Former Central Intelligence Agency director Stansfield Turner said yesterday that President Reagan's new executive order for the intelligence community raises the danger of excessive spying on Americans and invites renewed public suspicion of the CIA.

He said the new decree signed by Reagan last Friday deserved praise for its positive tone and emphasis on good intelligence. But Turner said the easing of various restrictions imposed by the Ford and Carter administrations poses too many risks, both of unwarranted "intrusion into the lives of Americans" and of bad blood with the FBI.

The former CIA director told reporters at a breakfast meeting that last December, before leaving the agency, he had officials there prepare a list of typical operations that might be undertaken "if there were no restrictions" on the clandestine service.

Turner would give no details, but he said there was only one item, out of about 15 suggestions, that struck him as worthwhile.

The Reagan order, which replaces one that Carter promulgated in January of 1978, allows the CIA to use secret means to collect "significant" foreign intelligence from unsuspecting Americans here and abroad.

It will also permit the CIA to undertake covert operations in the United States so long as they are "not intended" to influence U.S. policies, politics, or the press.

Turner said there were instances during his four-year tenure at the CIA when "it would have been convenient" to take a covert action that started abroad and continue it in the United States, but he would prefer to forgo that opportunity rather than overturn the longstanding ban against such operations at home.
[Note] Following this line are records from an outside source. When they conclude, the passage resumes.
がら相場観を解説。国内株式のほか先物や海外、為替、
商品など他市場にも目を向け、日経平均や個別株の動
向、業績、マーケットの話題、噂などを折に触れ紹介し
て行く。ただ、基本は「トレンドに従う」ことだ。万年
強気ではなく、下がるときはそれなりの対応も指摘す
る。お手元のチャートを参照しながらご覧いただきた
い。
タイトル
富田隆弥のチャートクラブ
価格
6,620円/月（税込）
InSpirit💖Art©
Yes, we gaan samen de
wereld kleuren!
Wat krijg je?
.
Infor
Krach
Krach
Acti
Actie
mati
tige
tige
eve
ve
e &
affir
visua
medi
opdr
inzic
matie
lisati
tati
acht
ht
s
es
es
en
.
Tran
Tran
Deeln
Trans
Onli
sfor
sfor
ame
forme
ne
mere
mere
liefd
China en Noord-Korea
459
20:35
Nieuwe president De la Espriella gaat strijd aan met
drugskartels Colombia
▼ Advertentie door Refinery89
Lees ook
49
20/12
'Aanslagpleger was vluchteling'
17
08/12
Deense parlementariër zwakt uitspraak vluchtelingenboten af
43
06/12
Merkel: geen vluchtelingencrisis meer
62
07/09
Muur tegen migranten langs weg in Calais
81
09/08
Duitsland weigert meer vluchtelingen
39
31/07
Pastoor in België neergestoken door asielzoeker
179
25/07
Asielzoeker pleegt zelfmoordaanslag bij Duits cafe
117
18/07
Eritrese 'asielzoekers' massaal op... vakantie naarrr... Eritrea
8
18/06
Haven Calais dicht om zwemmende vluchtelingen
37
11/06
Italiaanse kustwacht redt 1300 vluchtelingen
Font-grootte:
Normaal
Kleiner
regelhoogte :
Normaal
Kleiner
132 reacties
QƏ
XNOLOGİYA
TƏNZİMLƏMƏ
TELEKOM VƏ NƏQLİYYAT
"The very fact that you have now permitted it in an executive order engenders suspicions among the public," he said, especially among "the people who think the fillings in their gold teeth were put there by the CIA."

As for the possibility of missteps in the new authority to spy on Americans here and abroad in search of "significant" foreign intelligence, Turner said:

"It's not just that none of us wants to undermine the right of privacy . . . . The CIA is not trained to operate within the constraints of American law. The FBI is. You are being unfair to a CIA officer when you put him in that environment where he's more likely to make a mistake."
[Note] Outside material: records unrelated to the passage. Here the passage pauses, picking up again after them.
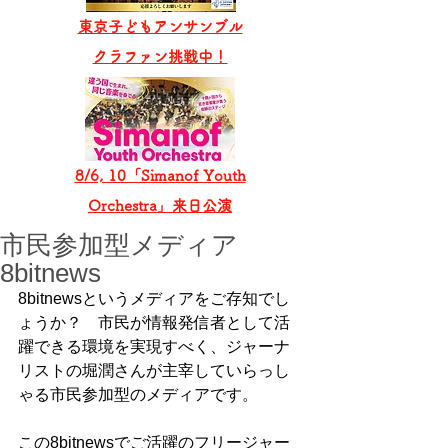
東京子どもアンサンブル
​クラファン挑戦中！
8/6, 10「Simanof Youth
Orchestra」来日公演
市民参加型メディア
8bitnews
8bitnewsというメディアをご存知でし
ょうか？　市民が情報発信者として活
躍できる環境を実現すべく、ジャーナ
リストの堀潤さんが主宰していらっし
ゃる市民参加型のメディアです。
この8bitnewsでご活躍のフリージャー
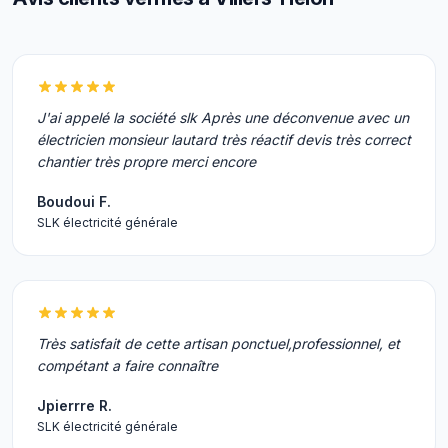
J'ai appelé la société slk Après une déconvenue avec un
électricien monsieur lautard très réactif devis très correct
chantier très propre merci encore
Boudoui F.
SLK électricité générale
Très satisfait de cette artisan ponctuel,professionnel, et
compétant a faire connaître
Jpierrre R.
SLK électricité générale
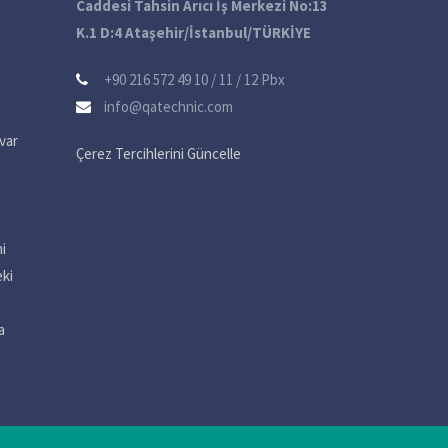
Caddesi Tahsin Arıcı İş Merkezi No:13
K.1 D:4 Ataşehir/İstanbul/TÜRKİYE
+90 216 572 49 10 / 11 / 12 Pbx
info@qatechnic.com
var
Çerez Tercihlerini Güncelle
i
eki
a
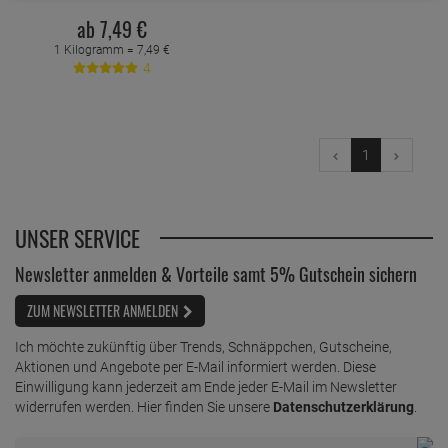
ab
7,
49
€
1 Kilogramm =
7,
49
€
4
1
UNSER SERVICE
Newsletter anmelden & Vorteile samt 5% Gutschein sichern
ZUM NEWSLETTER ANMELDEN
Ich möchte zukünftig über Trends, Schnäppchen, Gutscheine,
Aktionen und Angebote per E-Mail informiert werden. Diese
Einwilligung kann jederzeit am Ende jeder E-Mail im Newsletter
widerrufen werden. Hier finden Sie unsere
Datenschutzerklärung
.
Turner said he was also disturbed by the Reagan order's elimination of provisions requiring the director of central intelligence (DCI) to get National Security Council clearance for highly sensitive intelligence-collection operations. Turner said this would make it more difficult for the DCI, in turn, to demand to be kept informed of such undertakings himself.

As a result of the Senate investigations of the mid-1970s, Turner said, "I know that some of my predecessors did not know of sensitive operations" that subordinate units were conducting.

The Reagan order was developed after what amounted to consultations with and advice from the Senate and House Intelligence committees, but Turner said he thought this was a practice to be deplored rather than welcomed.

"The Congress is now co-opted," he said. He said if he were a member of Congress who was not a member of one of the intelligence committees, "I'd be furious. They the committees ought to be detached from this process."